Coreference evaluation¶
Pradhan et al. have published “Scoring Coreference Partitions of
Predicted Mentions: A Reference Implementation” (ACL 2014) describing
their Perl-based scoring
tool AKA
scorer.pl
. The neleval package reimplements these measures (MUC,
B-cubed, Entity CEAF, Mention CEAF, and the pairwise coreference and
non-coreference measures that constitute BLANC) with a number of
efficiency improvements, particularly to CEAF, and especially valuable
in the cross-document coreference evaluation setting.
CEAF calculation efficiency¶
The slow part of calculating CEAF is identifying the maximal linear-sum
assignment between key and response entities, using the Hungarian
Algorithm or a variant thereof. Our implementation is much faster
because: * scorer.pl manipulates Perl arrays and may be O(n^4), though
I haven’t checked, where n is the number of key and response entities;
we use an O(n^3) implementation with vectorised NumPy operations in a
very efficient implementation that was recently adopted into
scipy.
Even before further optimisations, this resulted in an order of
magnitude or more runtime improvement over . * Our n is much smaller
in practice. We only perform the Hungarian Algorithm on each strongly
connected component of the assignment graph, and explicitly eliminate
trivial portions of the assignment problem (where there is no confusion
with other entities). So our time complexity is O(n^3) where n is the
number of entities in the largest component, rather than the total
number of entities in the evaluation.
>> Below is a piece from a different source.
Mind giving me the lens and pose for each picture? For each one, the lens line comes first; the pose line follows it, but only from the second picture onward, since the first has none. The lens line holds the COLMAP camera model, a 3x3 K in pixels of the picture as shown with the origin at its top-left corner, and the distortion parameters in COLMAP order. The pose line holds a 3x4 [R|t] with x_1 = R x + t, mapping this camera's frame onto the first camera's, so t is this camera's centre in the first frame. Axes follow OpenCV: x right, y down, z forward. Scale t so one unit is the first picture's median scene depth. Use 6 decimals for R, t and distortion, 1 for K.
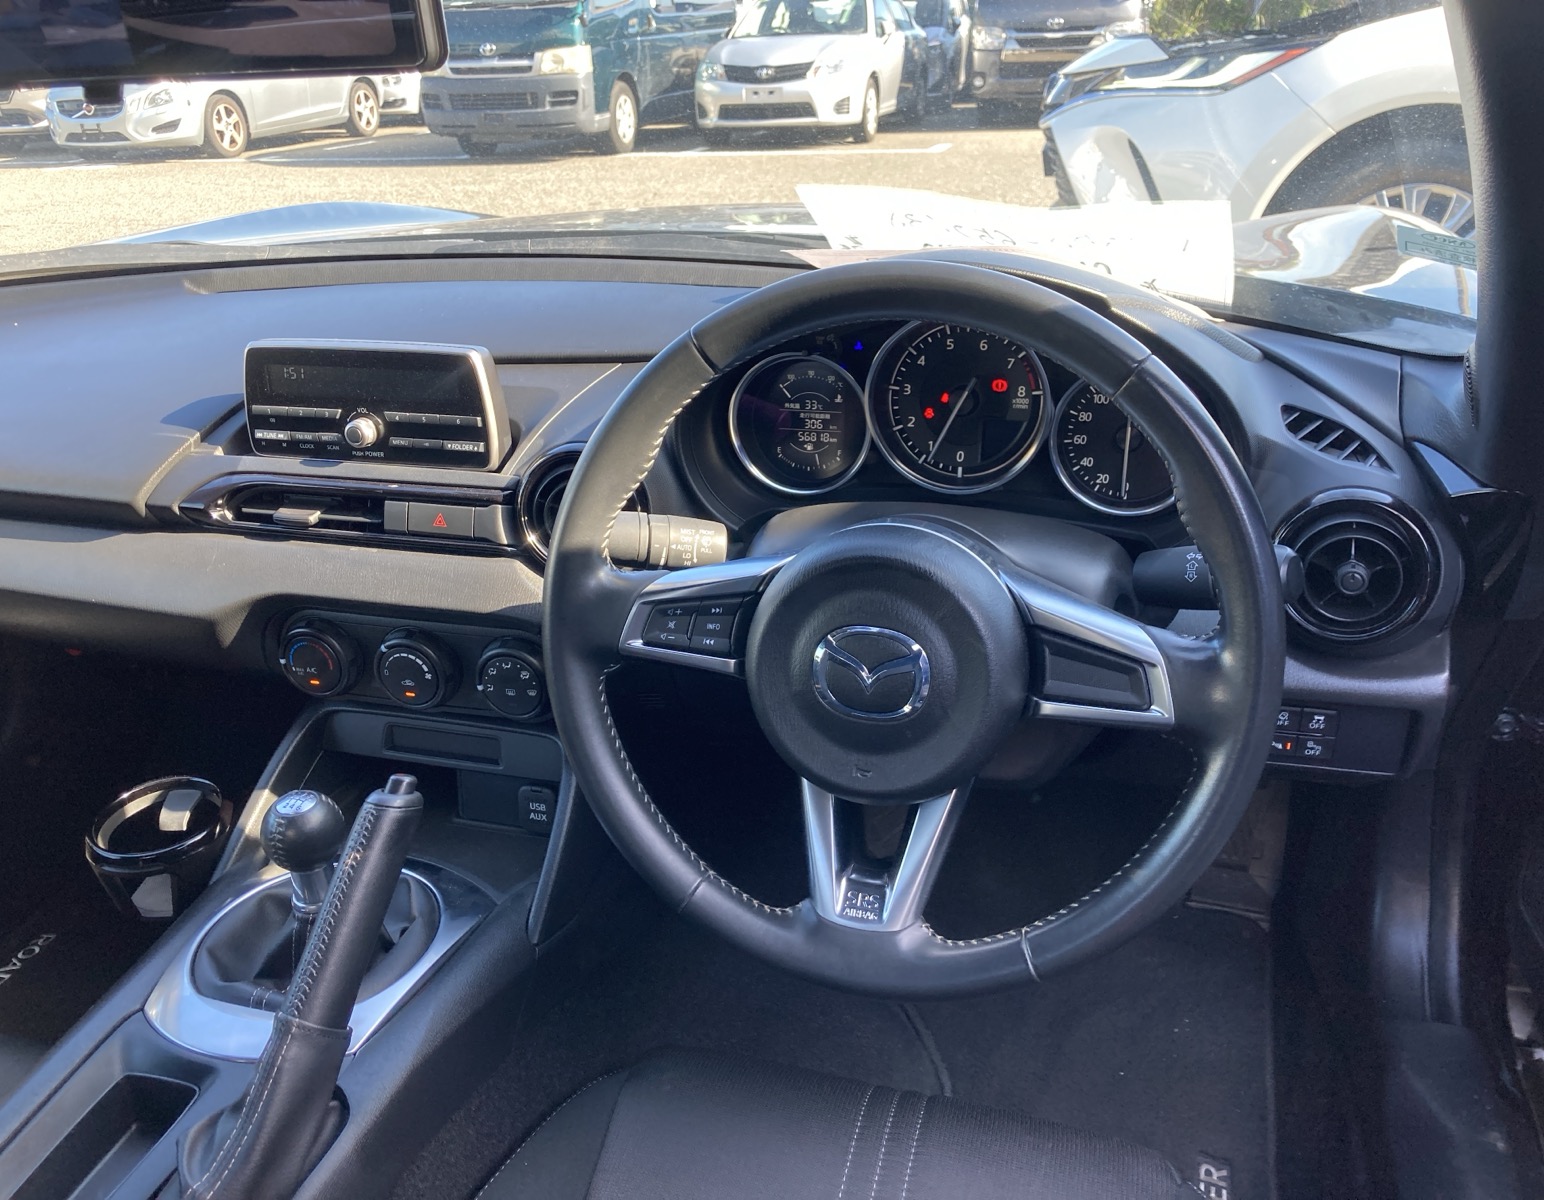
lens RADIAL K [[1403.4, 0, 772.0], [0, 1403.4, 600.0], [0, 0, 1]] dist [0.045423, -0.011843]
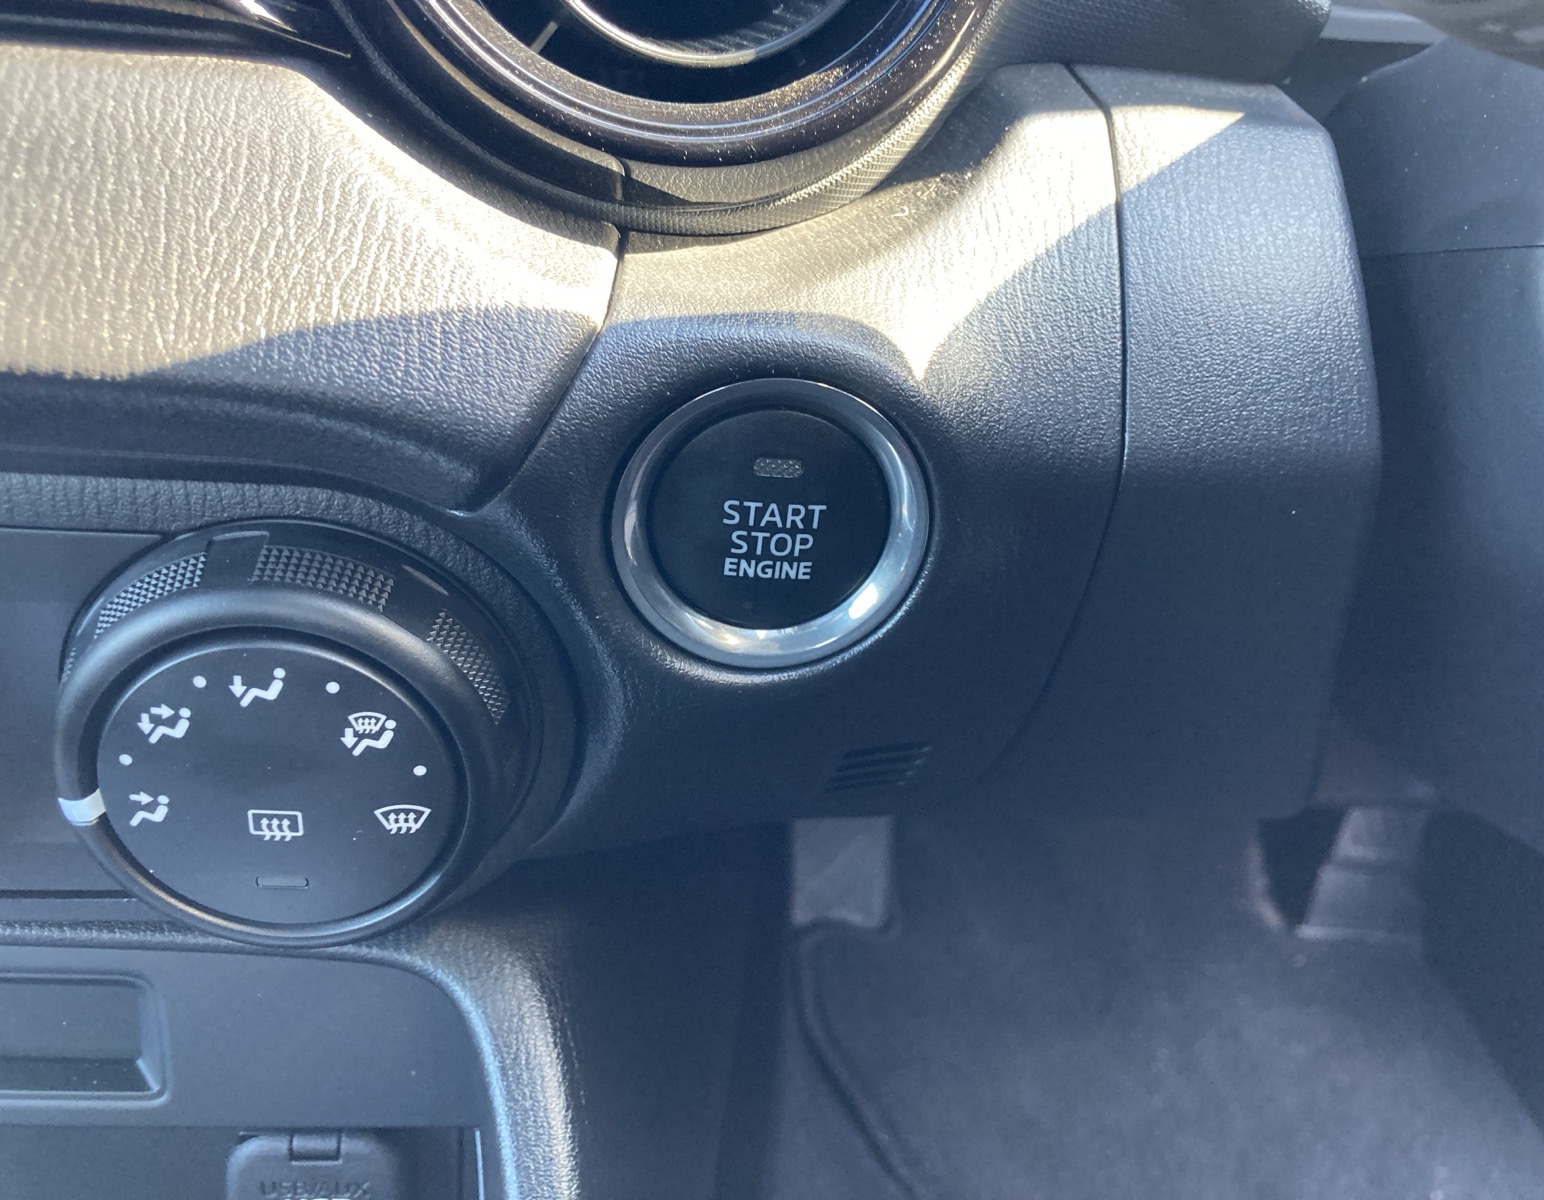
lens RADIAL K [[1408.2, 0, 772.0], [0, 1408.2, 600.0], [0, 0, 1]] dist [-0.012038, -0.011376]
pose [[0.925123, -0.054391, 0.375752, -0.187747], [0.023972, 0.996078, 0.085165, 0.021248], [-0.378911, -0.069781, 0.922798, 0.782723]]
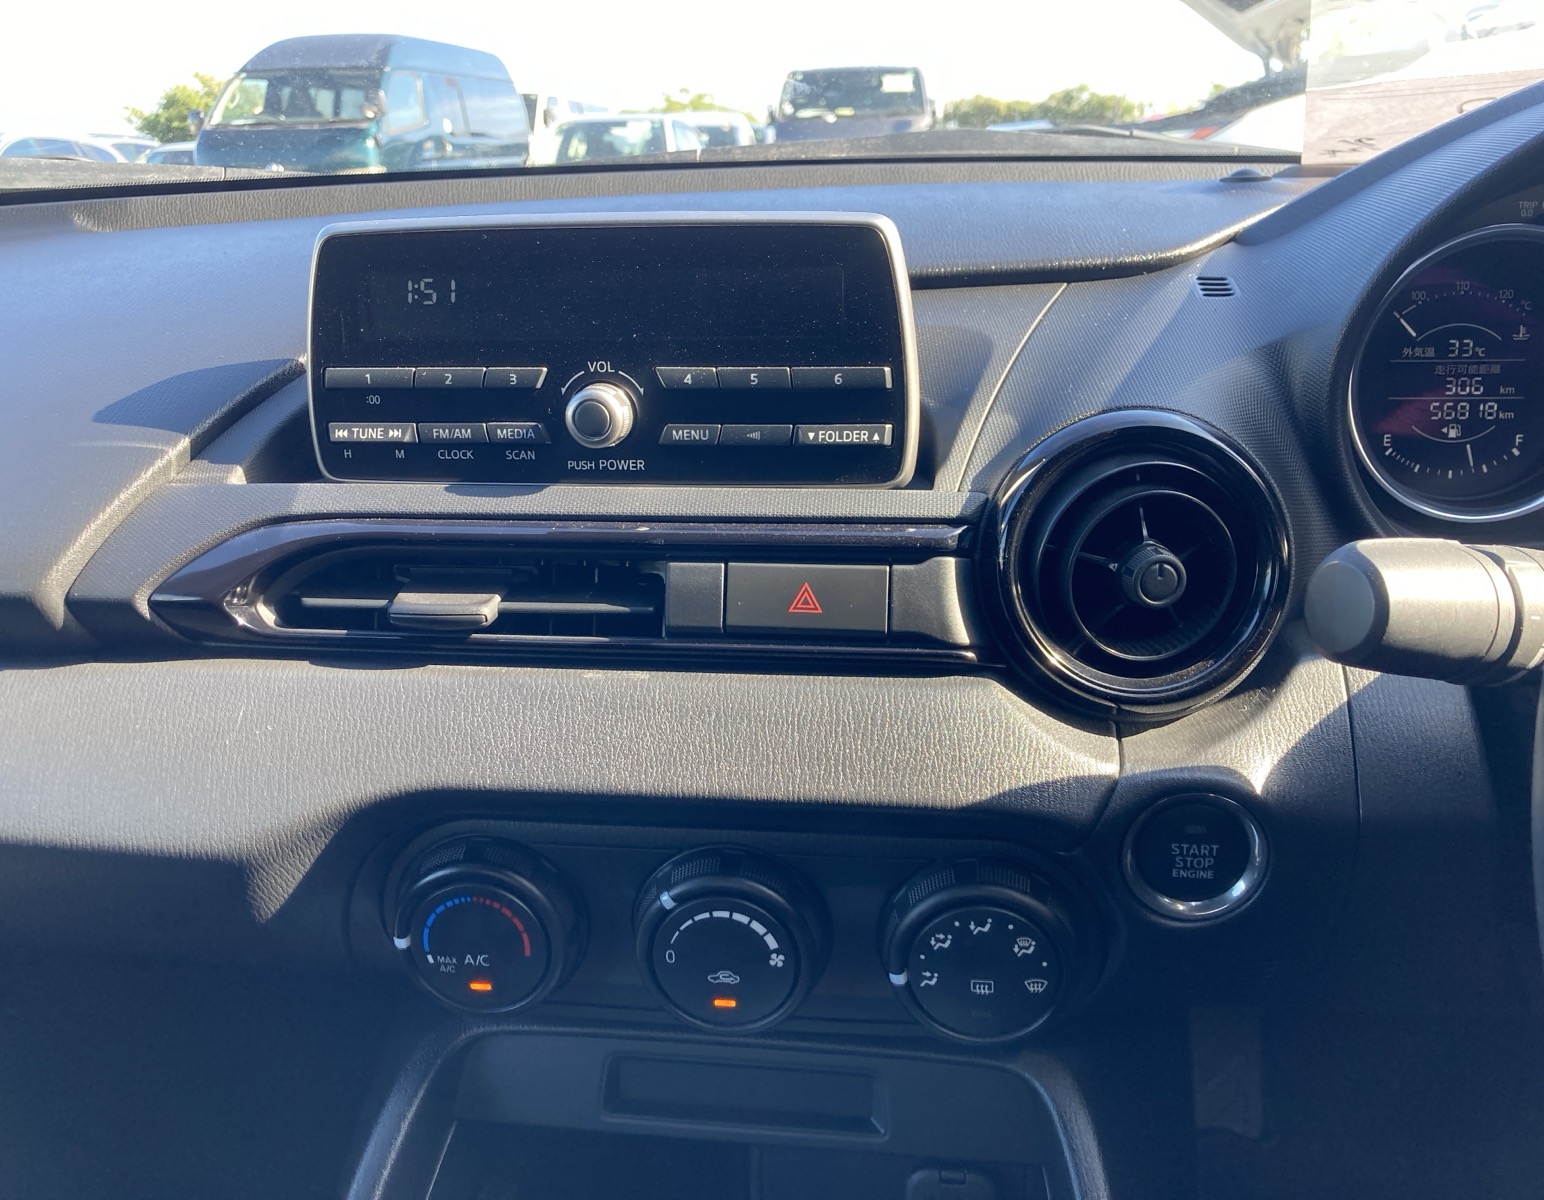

These optimisations are
particularly valuable in cross-document coref evaluation because the
number of entities is large relative to the number of confusions. * We
have also made some efficient choices elsewhere in processing, such as
determining entity overlaps using scipy.sparse
matrix
multiplication.
Both our implementation and scorer.pl
support φ3 and φ4 of Luo’s
2005 paper introducing
CEAF. Our mention_ceaf =
ceafm = φ3. Our entity_ceaf = ceafe = φ4.
Note on BLANC¶
Note that we do not directly report BLANC, although we facilitate
calculation of both its components, using pairwise
and
pairwise_negative
aggregates (see our neleval list-measures command),
according to Luo et al. 2015’s extension of the metric to system
mentions.
Validation of equivalence to reference implementation¶
We have empirically verified the equivalence of metric implementation
between our system and scorer.pl
. By pointing the COREFSCORER
environment variable to a local copy of scorer.pl
, our system will
cross-check the results
automatically.
(This will, however, be extremely slow for large CEAF calculations.)